When it comes to credentialing, the committee will likely scrutinize you alittle more if you are requesting "broad " scope procedures and you are a single degree...THis will always be the case - only now, residency training provides people with a respectable case log to obtain the desired procedures.. - although there are still alot of residency programs that do not offer much in experience if you are looking for "broad scope"

Ultimately, if you are joe dentist, walking into an established medical center asking to do a rhinoplasty - dick the doctor will likely put you under a may try to block you citing that you are a dentist. if you are joe the dentist doctor , likely they will fling some dumb joke at you and still look at your case log, but feel more obligated to give you the privileges to do your ****.

Again, - for bread and butter OMS stuff - single vs dual doesn't matter
for playing the academic hospital game - politics - opportunities - the dual degree is the easier way to go.

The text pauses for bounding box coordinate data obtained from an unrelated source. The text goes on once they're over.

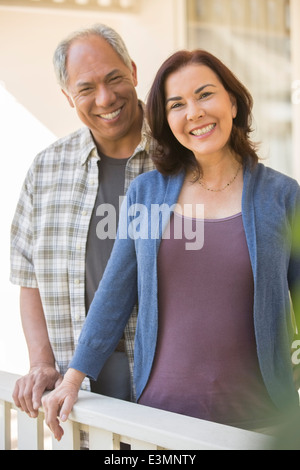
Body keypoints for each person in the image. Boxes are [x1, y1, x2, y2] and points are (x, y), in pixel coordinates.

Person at [42, 49, 300, 443]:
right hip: (158, 424)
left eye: (205, 95)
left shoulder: (281, 196)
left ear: (232, 101)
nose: (193, 112)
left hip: (261, 425)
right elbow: (115, 292)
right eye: (177, 104)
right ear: (167, 121)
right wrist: (74, 377)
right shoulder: (147, 192)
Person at [10, 24, 157, 421]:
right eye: (86, 88)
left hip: (169, 383)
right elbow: (29, 278)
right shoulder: (45, 169)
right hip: (81, 392)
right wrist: (41, 361)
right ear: (67, 97)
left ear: (134, 71)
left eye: (114, 79)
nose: (105, 98)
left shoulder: (181, 156)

Obviously, much respect to the single degree guy or girl who becomes a superstar and establishes themselves - but nowadays - new generation oms fellow**** trained people are dual degree goin off and establishing something.

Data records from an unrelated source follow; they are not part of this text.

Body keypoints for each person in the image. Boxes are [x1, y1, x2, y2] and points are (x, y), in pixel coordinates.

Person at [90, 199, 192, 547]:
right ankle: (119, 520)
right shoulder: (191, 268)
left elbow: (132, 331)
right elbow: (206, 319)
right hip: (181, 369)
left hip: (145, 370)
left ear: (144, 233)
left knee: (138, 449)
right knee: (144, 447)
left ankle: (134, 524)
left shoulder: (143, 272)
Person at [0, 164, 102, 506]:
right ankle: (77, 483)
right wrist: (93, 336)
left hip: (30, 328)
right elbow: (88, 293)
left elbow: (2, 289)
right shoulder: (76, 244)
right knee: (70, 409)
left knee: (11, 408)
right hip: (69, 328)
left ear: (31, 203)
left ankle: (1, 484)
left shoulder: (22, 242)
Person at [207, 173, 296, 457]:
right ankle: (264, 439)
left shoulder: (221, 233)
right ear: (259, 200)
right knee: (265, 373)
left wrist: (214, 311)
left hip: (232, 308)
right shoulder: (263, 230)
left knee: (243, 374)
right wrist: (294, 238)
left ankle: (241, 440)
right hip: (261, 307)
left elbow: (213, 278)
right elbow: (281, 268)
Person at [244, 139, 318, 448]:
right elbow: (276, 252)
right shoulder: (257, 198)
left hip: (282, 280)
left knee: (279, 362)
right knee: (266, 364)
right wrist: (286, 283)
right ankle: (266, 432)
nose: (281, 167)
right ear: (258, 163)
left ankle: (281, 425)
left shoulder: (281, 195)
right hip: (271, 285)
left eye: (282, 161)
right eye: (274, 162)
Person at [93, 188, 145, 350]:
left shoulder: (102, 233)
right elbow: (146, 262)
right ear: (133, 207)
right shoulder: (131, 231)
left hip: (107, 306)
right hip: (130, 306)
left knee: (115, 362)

again these are my 2 cents, and what i've observed thru out the 15 years in this profession.
 
Many MDs do not see you as their equivalent regardless. There will always be those who say that taking the 6 year track is a shortcut to the MD since many programs will grant the degree after around 24 months. Lots of physicians still view OMS’s as dentists first and foremost unfortunately. Also, some of the most prominent academicians are single degree holders: Drs. Dodson, Troulis, Le to name a few.


Yes, i agree. MD's in general do not see each other as equivalent - there will always be inequality within the profession - however, in the absolute sense, if you are a licensed MD, as they are, you still live on the same planet. If you are a DDS only, and visiting planet MD - sure they may make you feel comfortable, and give you a nice place to stay, even have you over for dinner. But you are still a guest who lives by rules defined by planet DDS, and in Planet DDS - they really don't know what the f you do..

I'd say aside from dentoalveolar - everything else OMS do - are more aligned with how things are run in Medicine - in terms of patient care, surgery.
 
Many MDs do not see you as their equivalent regardless. There will always be those who say that taking the 6 year track is a shortcut to the MD since many programs will grant the degree after around 24 months. Lots of physicians still view OMS’s as dentists first and foremost unfortunately. Also, some of the most prominent academicians are single degree holders: Drs. Dodson, Troulis, Le to name a few.


OH and regarding prominent academicians - that is relative.
 
o.

but nowadays - new generation oms fellow**** trained people are dual degree goin off and establishing something.

again these are my 2 cents, and what i've observed thru out the 15 years in this profession.

What are these things? Are you referring to fellowship programs?